§ **EXERCISE DIRECTIONS**:
When you repeat the entries below, keep each word exactly as it is and drop the pictures.

INPUT MATERIAL below:

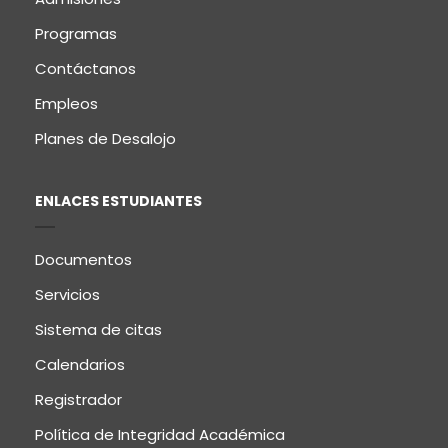
Programas
Contáctanos
Empleos
Planes de Desalojo
ENLACES ESTUDIANTES
Documentos
Servicios
Sistema de citas
Calendarios
Registrador
Política de Integridad Académica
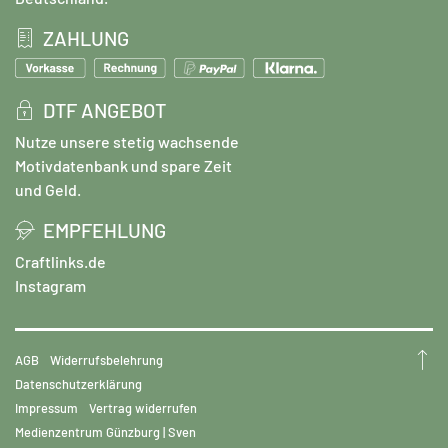
ZAHLUNG
DTF ANGEBOT
Nutze unsere stetig wachsende
Motivdatenbank und spare Zeit
und Geld.
EMPFEHLUNG
Craftlinks.de
Instagram
AGB
Widerrufsbelehrung
Datenschutzerklärung
Impressum
Vertrag widerrufen
Medienzentrum Günzburg | Sven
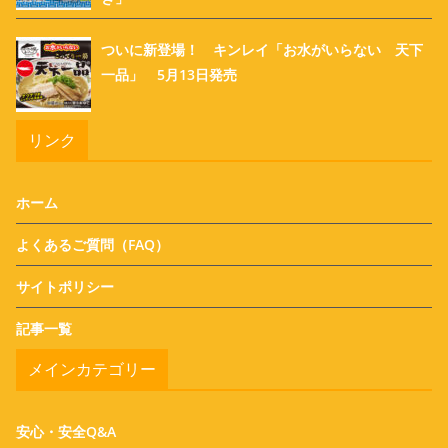
ついに新登場！ キンレイ「お水がいらない 天下
一品」 5月13日発売
リンク
ホーム
よくあるご質問（FAQ）
サイトポリシー
記事一覧
メインカテゴリー
安心・安全Q&A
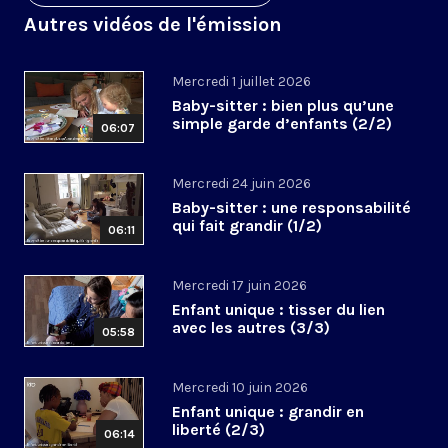
Autres vidéos de l'émission
Mercredi 1 juillet 2026
Baby-sitter : bien plus qu’une
simple garde d’enfants (2/2)
06:07
Mercredi 24 juin 2026
Baby-sitter : une responsabilité
qui fait grandir (1/2)
06:11
Mercredi 17 juin 2026
Enfant unique : tisser du lien
avec les autres (3/3)
05:58
Mercredi 10 juin 2026
Enfant unique : grandir en
liberté (2/3)
06:14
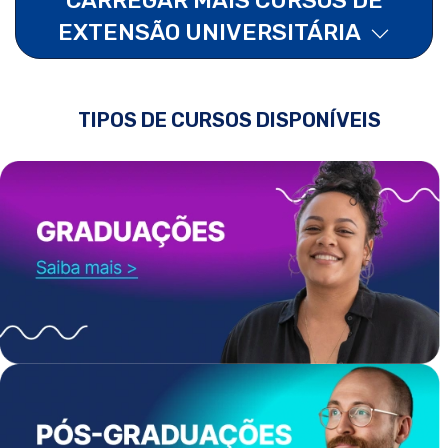
EXTENSÃO UNIVERSITÁRIA
TIPOS DE CURSOS DISPONÍVEIS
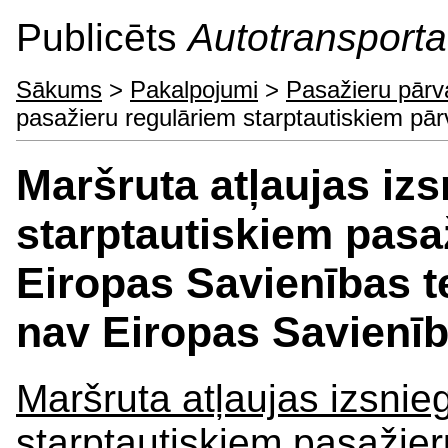
Publicēts
Autotransporta 
Sākums
>
Pakalpojumi
>
Pasažieru pārv
pasažieru regulāriem starptautiskiem p
Maršruta atļaujas iz
starptautiskiem pas
Eiropas Savienības ter
nav Eiropas Savienīb
Maršruta atļaujas izsni
starptautiskiem pasažie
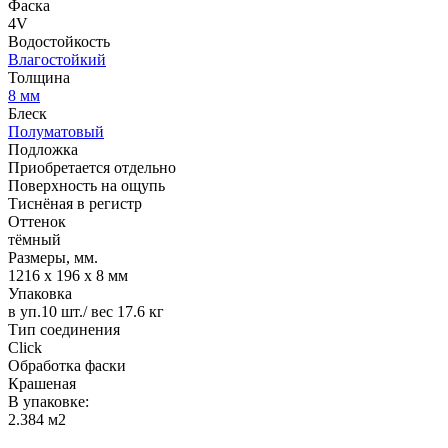
Фаска
4V
Водостойкость
Влагостойкий
Толщина
8 мм
Блеск
Полуматовый
Подложка
Приобретается отдельно
Поверхность на ощупь
Тиснёная в регистр
Оттенок
тёмный
Размеры, мм.
1216 х 196 х 8 мм
Упаковка
в уп.10 шт./ вес 17.6 кг
Тип соединения
Click
Обработка фаски
Крашеная
В упаковке:
2.384 м2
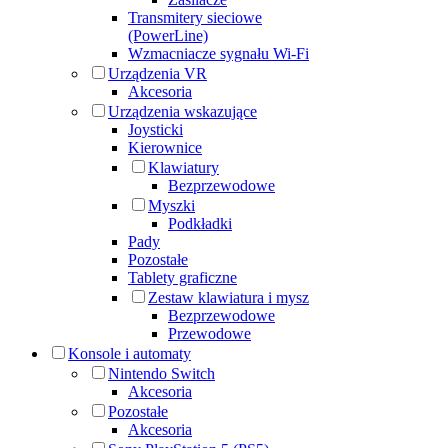
Transmitery sieciowe
(PowerLine)
Wzmacniacze sygnału Wi-Fi
Urządzenia VR
Akcesoria
Urządzenia wskazujące
Joysticki
Kierownice
Klawiatury
Bezprzewodowe
Myszki
Podkładki
Pady
Pozostałe
Tablety graficzne
Zestaw klawiatura i mysz
Bezprzewodowe
Przewodowe
Konsole i automaty
Nintendo Switch
Akcesoria
Pozostałe
Akcesoria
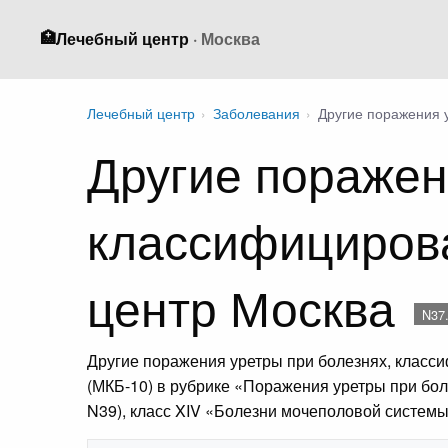
🏥
Лечебный центр
· Москва
Лечебный центр
›
Заболевания
›
Другие поражения 
Другие поражен
классифицирова
центр Москва
N37
Другие поражения уретры при болезнях, класс
(МКБ-10) в рубрике «Поражения уретры при бол
N39), класс XIV «Болезни мочеполовой системы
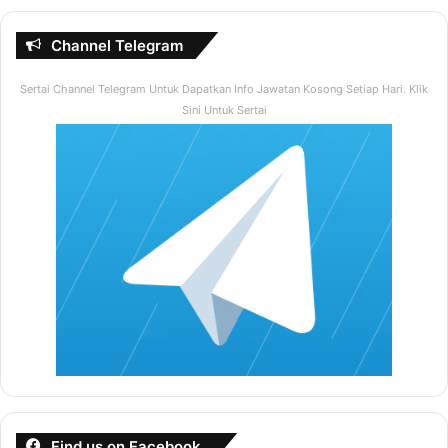
Channel Telegram
Sertai Channel Telegram Untuk Dapatkan Info Jawatan Kosong Setiap Hari. Klik
Sini Untuk Sertai
Find us on Facebook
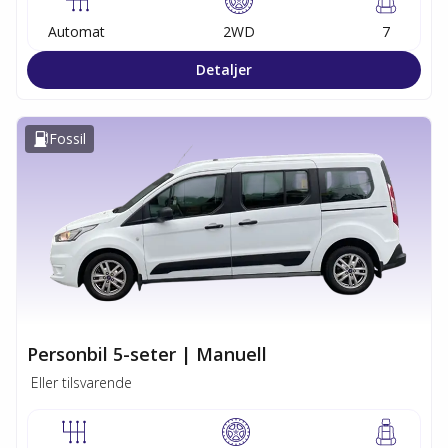
Automat
2WD
7
Detaljer
Fossil
Personbil 5-seter | Manuell
Eller tilsvarende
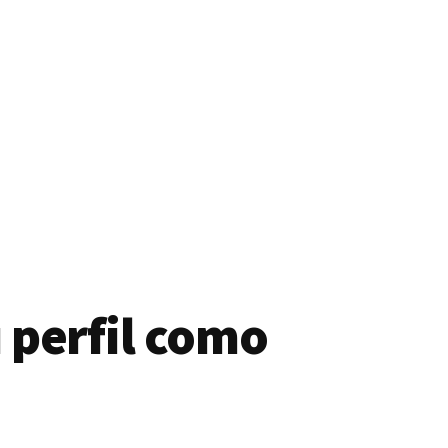
 perfil como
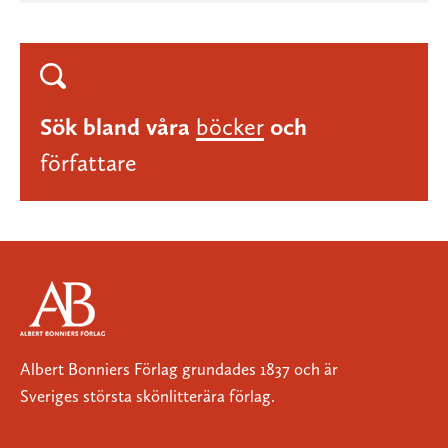
Sök bland våra
böcker
och
författare
Albert Bonniers Förlag grundades 1837 och är
Sveriges största skönlitterära förlag.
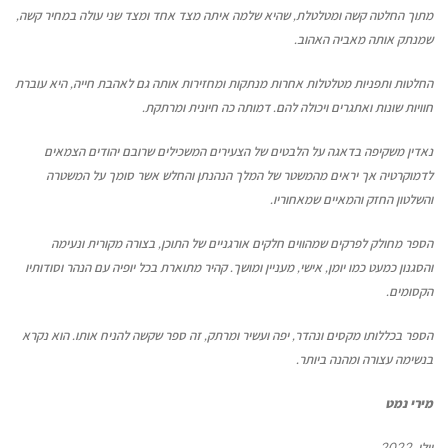
מתוך החלטה קשה ומטלטלת, שהיא שלמה איתה מצד אחד ומצד שני עולה במחיר קשה,
שמנתק אותה מאביה האהוב.
החלטות ותפניות מטלטלות אחרות מנתקות ומחזירות אותה גם לאהבת חייה, היא עוברת
חוויות שונות ואתגרים ויכולה להם. דמותה כה חיונית ומרתקת.
נאדין משקיפה בדאגה על הלבטים של הצעירים המשכילים שרובם יהודים הצמאים
לדמוקרטיה אך יראים מהמשטר של המלך הנהנתן והחלש אשר סומך על המשטרה
והשלטון החזק והמאיים שמאחוריו.
הספר מחולק לפרקים שמהווים חלקים אורגניים של התוכן, בצורה מקורית ונעימה
והסגנון כמעט כמו יומן, אישי, מעניין ומושך. קהיר מתוארת בכל יופיה עם הנהר וסודותיו
הקסומים.
הספר בכללותו מקסים ונהדר, יפה ועשיר ומרתק, זה ספר שקשה להניח אותו. הוא נקרא
בנשימה עצורה ומהנה ביותר.
מירי נמט
יולי
, 2022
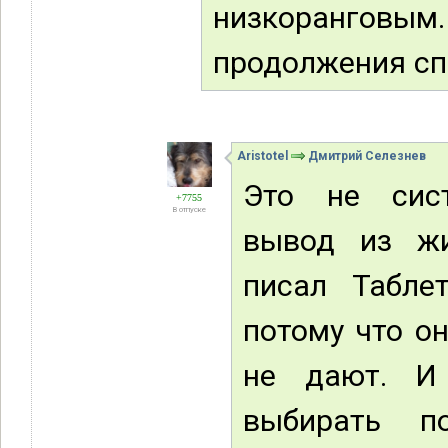
низкоранговым.
продолжения сп
Aristotel
Дмитрий Селезнев
Это не сист
+7755
В отпуске
вывод из жи
писал Табле
потому что он
не дают. И
выбирать п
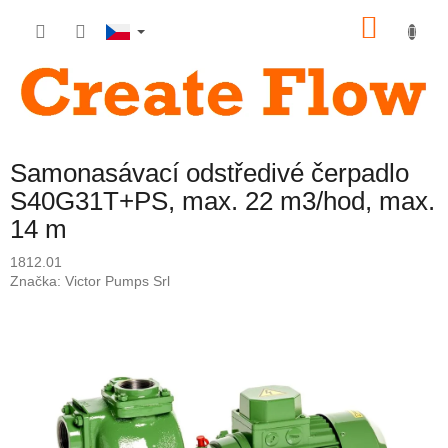
Přejít
NÁKU
na
obsah
KOŠÍK
Samonasávací odstředivé čerpadlo
S40G31T+PS, max. 22 m3/hod, max.
14 m
1812.01
Značka:
Victor Pumps Srl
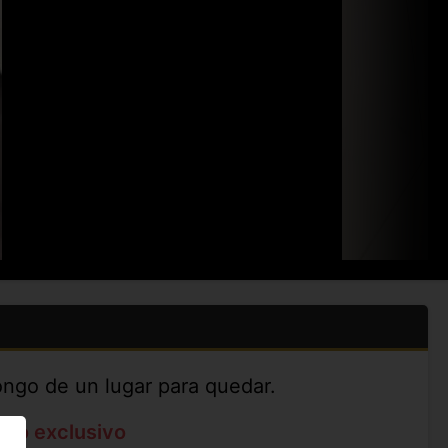
ongo de un lugar para quedar.
ato exclusivo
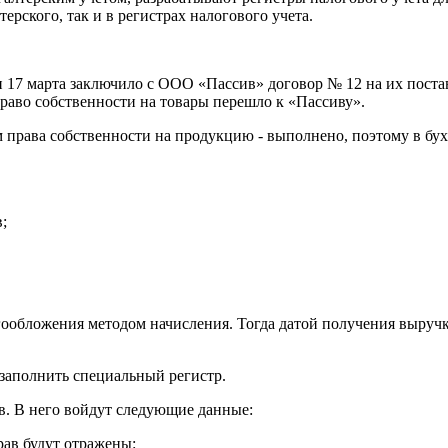
ерского, так и в регистрах налогового учета.
 17 марта заключило с ООО «Пассив» договор № 12 на их постав
 Право собственности на товары перешло к «Пассиву».
м права собственности на продукцию - выполнено, поэтому в бух
;
ообложения методом начисления. Тогда датой получения выручки
 заполнить специальный регистр.
ав. В него войдут следующие данные:
рав будут отражены:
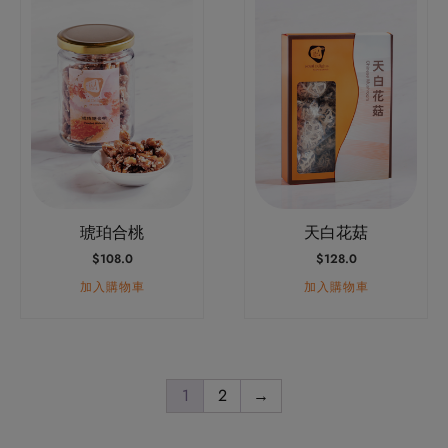
琥珀合桃
天白花菇
$
108.0
$
128.0
加入購物車
加入購物車
1
2
→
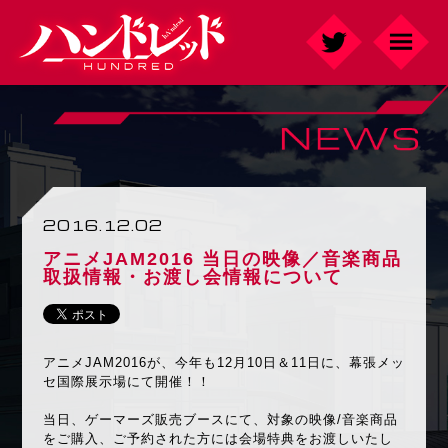
2016.12.02
アニメJAM2016 当日の映像／音楽商品
取扱情報・お渡し会情報について
アニメJAM2016が、今年も12月10日＆11日に、幕張メッ
セ国際展示場にて開催！！
当日、ゲーマーズ販売ブースにて、対象の映像/音楽商品
をご購入、ご予約された方には会場特典をお渡しいたし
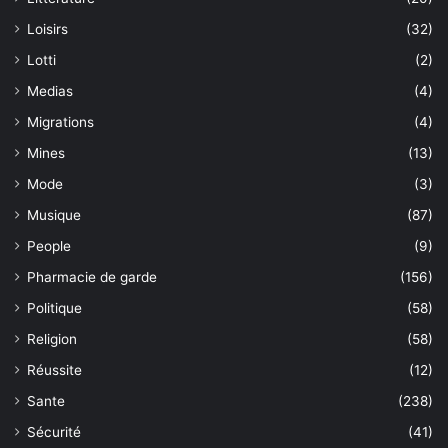
Loisirs
(32)
Lotti
(2)
Medias
(4)
Migrations
(4)
Mines
(13)
Mode
(3)
Musique
(87)
People
(9)
Pharmacie de garde
(156)
Politique
(58)
Religion
(58)
Réussite
(12)
Sante
(238)
Sécurité
(41)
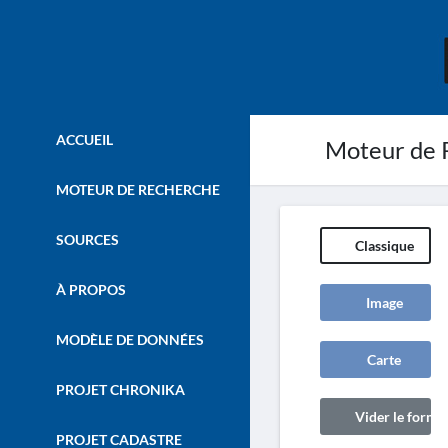
ACCUEIL
Moteur de 
MOTEUR DE RECHERCHE
SOURCES
Classique
À PROPOS
Image
MODÈLE DE DONNÉES
Carte
PROJET CHRONIKA
Vider le formul
PROJET CADASTRE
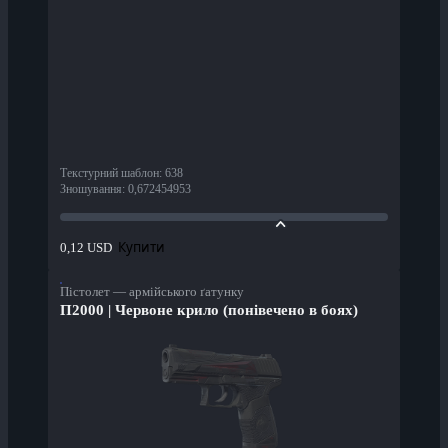
Текстурний шаблон
:
638
Зношування
:
0,672454953
Купити
0,12 USD
Пістолет — армійського ґатунку
П2000 | Червоне крило (понівечено в боях)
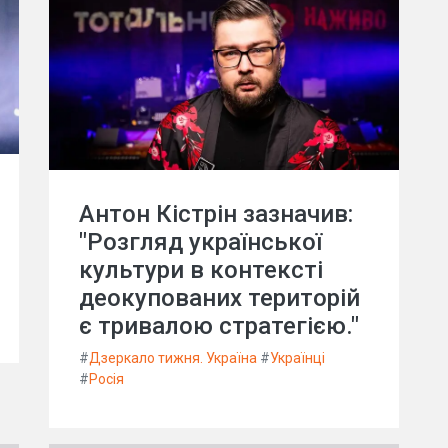
Антон Кістрін зазначив:
"Розгляд української
культури в контексті
деокупованих територій
є тривалою стратегією."
#
Дзеркало тижня. Україна
#
Українці
#
Росія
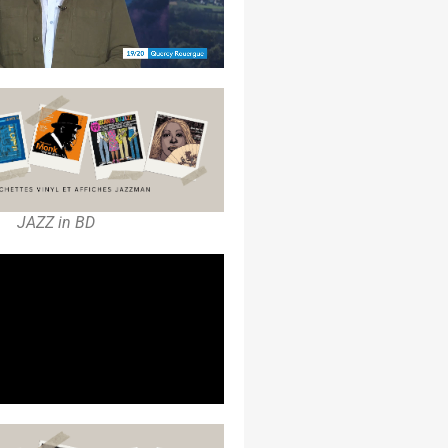
JAZZ in BD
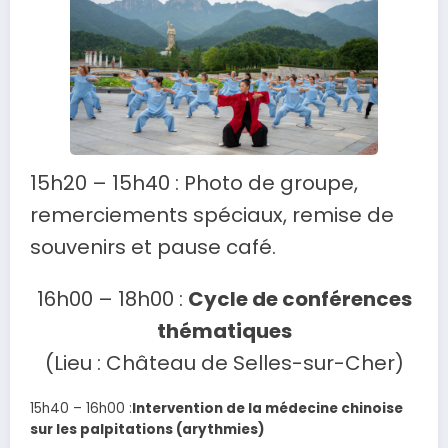
15h20 – 15h40 : Photo de groupe,
remerciements spéciaux, remise de
souvenirs et pause café.
16h00 – 18h00 :
Cycle de conférences
thématiques
(Lieu : Château de Selles-sur-Cher)
15h40 – 16h00 :
Intervention de la médecine chinoise
sur les palpitations (arythmies)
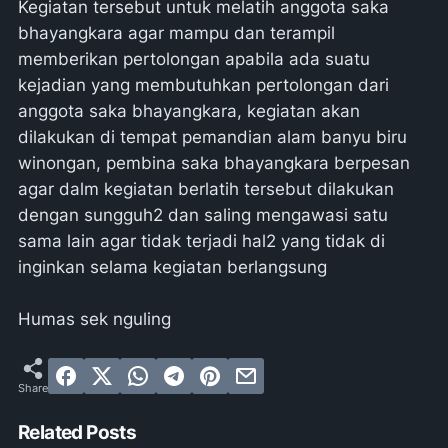
Kegiatan tersebut untuk melatih anggota saka
bhayangkara agar mampu dan terampil
memberikan pertolongan apabila ada suatu
kejadian yang membutuhkan pertolongan dari
anggota saka bhayangkara, kegiatan akan
dilakukan di tempat pemandian alam banyu biru
winongan, pembina saka bhayangkara berpesan
agar dalm kegiatan berlatih tersebut dilakukan
dengan sungguh2 dan saling mengawasi satu
sama lain agar tidak terjadi hal2 yang tidak di
inginkan selama kegiatan berlangsung
Humas sek nguling
Related Posts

End of INPUT MATERIAL.

§ **SOLVED EXERCISE**:
Programas
Contáctanos
Empleos
Planes de Desalojo
ENLACES ESTUDIANTES
Documentos
Servicios
Sistema de citas
Calendarios
Registrador
Política de Integridad Académica
ZAHLUNG
DTF ANGEBOT
Nutze unsere stetig wachsende
Motivdatenbank und spare Zeit
und Geld.
EMPFEHLUNG
Craftlinks.de
Instagram
AGB
Widerrufsbelehrung
Datenschutzerklärung
Impressum
Vertrag widerrufen
Medienzentrum Günzburg | Sven
ついに新登場！ キンレイ「お水がいらない 天下
一品」 5月13日発売
リンク
ホーム
よくあるご質問（FAQ）
サイトポリシー
記事一覧
メインカテゴリー
安心・安全Q&A
Autres vidéos de l'émission
Mercredi 1 juillet 2026
Baby-sitter : bien plus qu’une
simple garde d’enfants (2/2)
06:07
Mercredi 24 juin 2026
Baby-sitter : une responsabilité
qui fait grandir (1/2)
06:11
Mercredi 17 juin 2026
Enfant unique : tisser du lien
avec les autres (3/3)
05:58
Mercredi 10 juin 2026
Enfant unique : grandir en
liberté (2/3)
06:14
EXTENSÃO UNIVERSITÁRIA
TIPOS DE CURSOS DISPONÍVEIS
Publicēts
Autotransporta 
Sākums
>
Pakalpojumi
>
Pasažieru pārv
pasažieru regulāriem starptautiskiem p
Maršruta atļaujas iz
starptautiskiem pas
Eiropas Savienības ter
nav Eiropas Savienīb
Maršruta atļaujas izsni
starptautiskiem pasažie
Фаска
4V
Водостойкость
Влагостойкий
Толщина
8 мм
Блеск
Полуматовый
Подложка
Приобретается отдельно
Поверхность на ощупь
Тиснёная в регистр
Оттенок
тёмный
Размеры, мм.
1216 х 196 х 8 мм
Упаковка
в уп.10 шт./ вес 17.6 кг
Тип соединения
Click
Обработка фаски
Крашеная
В упаковке:
2.384 м2
Transmitery sieciowe
(PowerLine)
Wzmacniacze sygnału Wi-Fi
Urządzenia VR
Akcesoria
Urządzenia wskazujące
Joysticki
Kierownice
Klawiatury
Bezprzewodowe
Myszki
Podkładki
Pady
Pozostałe
Tablety graficzne
Zestaw klawiatura i mysz
Bezprzewodowe
Przewodowe
Konsole i automaty
Nintendo Switch
Akcesoria
Pozostałe
Akcesoria
🏥
Лечебный центр
· Москва
Лечебный центр
›
Заболевания
›
Другие поражения 
Другие поражен
классифицирова
центр Москва
N37
Другие поражения уретры при болезнях, класс
(МКБ-10) в рубрике «Поражения уретры при бол
N39), класс XIV «Болезни мочеполовой системы
Channel Telegram
Sertai Channel Telegram Untuk Dapatkan Info Jawatan Kosong Setiap Hari. Klik
Sini Untuk Sertai
Find us on Facebook
Automat
2WD
7
Detaljer
Fossil
Personbil 5-seter | Manuell
Eller tilsvarende
 perfil como
Sök bland våra
böcker
och
författare
Albert Bonniers Förlag grundades 1837 och är
Sveriges största skönlitterära förlag.
מתוך החלטה קשה ומטלטלת, שהיא שלמה איתה מצד אחד ומצד שני עולה במחיר קשה,
שמנתק אותה מאביה האהוב.
החלטות ותפניות מטלטלות אחרות מנתקות ומחזירות אותה גם לאהבת חייה, היא עוברת
חוויות שונות ואתגרים ויכולה להם. דמותה כה חיונית ומרתקת.
נאדין משקיפה בדאגה על הלבטים של הצעירים המשכילים שרובם יהודים הצמאים
לדמוקרטיה אך יראים מהמשטר של המלך הנהנתן והחלש אשר סומך על המשטרה
והשלטון החזק והמאיים שמאחוריו.
הספר מחולק לפרקים שמהווים חלקים אורגניים של התוכן, בצורה מקורית ונעימה
והסגנון כמעט כמו יומן, אישי, מעניין ומושך. קהיר מתוארת בכל יופיה עם הנהר וסודותיו
הקסומים.
הספר בכללותו מקסים ונהדר, יפה ועשיר ומרתק, זה ספר שקשה להניח אותו. הוא נקרא
בנשימה עצורה ומהנה ביותר.
מירי נמט
יולי
, 2022
низкоранговым.
продолжения сп
Aristotel
Дмитрий Селезнев
Это не сист
+7755
В отпуске
вывод из жи
писал Табле
потому что он
не дают. И
выбирать п
Přejít
NÁKU
na
obsah
KOŠÍK
Samonasávací odstředivé čerpadlo
S40G31T+PS, max. 22 m3/hod, max.
14 m
1812.01
Značka:
Victor Pumps Srl
ongo de un lugar para quedar.
ato exclusivo
ерского, так и в регистрах налогового учета.
 17 марта заключило с ООО «Пассив» договор № 12 на их постав
 Право собственности на товары перешло к «Пассиву».
м права собственности на продукцию - выполнено, поэтому в бух
;
ообложения методом начисления. Тогда датой получения выручки
 заполнить специальный регистр.
ав. В него войдут следующие данные:
рав будут отражены:
琥珀合桃
天白花菇
$
108.0
$
128.0
加入購物車
加入購物車
1
2
→
2016.12.02
アニメJAM2016 当日の映像／音楽商品
取扱情報・お渡し会情報について
アニメJAM2016が、今年も12月10日＆11日に、幕張メッ
セ国際展示場にて開催！！
当日、ゲーマーズ販売ブースにて、対象の映像/音楽商品
をご購入、ご予約された方には会場特典をお渡しいたし
Loisirs
(32)
Lotti
(2)
Medias
(4)
Migrations
(4)
Mines
(13)
Mode
(3)
Musique
(87)
People
(9)
Pharmacie de garde
(156)
Politique
(58)
Religion
(58)
Réussite
(12)
Sante
(238)
Sécurité
(41)
ACCUEIL
Moteur de 
MOTEUR DE RECHERCHE
SOURCES
Classique
À PROPOS
Image
MODÈLE DE DONNÉES
Carte
PROJET CHRONIKA
Vider le formul
PROJET CADASTRE
Текстурний шаблон
:
638
Зношування
:
0,672454953
Купити
0,12 USD
Пістолет — армійського ґатунку
П2000 | Червоне крило (понівечено в боях)
Антон Кістрін зазначив:
"Розгляд української
культури в контексті
деокупованих територій
є тривалою стратегією."
#
Дзеркало тижня. Україна
#
Українці
#
Росія
JAZZ in BD
15h20 – 15h40 : Photo de groupe,
remerciements spéciaux, remise de
souvenirs et pause café.
16h00 – 18h00 :
Cycle de conférences
thématiques
(Lieu : Château de Selles-sur-Cher)
15h40 – 16h00 :
Intervention de la médecine chinoise
sur les palpitations (arythmies)
Kegiatan tersebut untuk melatih anggota saka
bhayangkara agar mampu dan terampil
memberikan pertolongan apabila ada suatu
kejadian yang membutuhkan pertolongan dari
anggota saka bhayangkara, kegiatan akan
dilakukan di tempat pemandian alam banyu biru
winongan, pembina saka bhayangkara berpesan
agar dalm kegiatan berlatih tersebut dilakukan
dengan sungguh2 dan saling mengawasi satu
sama lain agar tidak terjadi hal2 yang tidak di
inginkan selama kegiatan berlangsung
Humas sek nguling
Related Posts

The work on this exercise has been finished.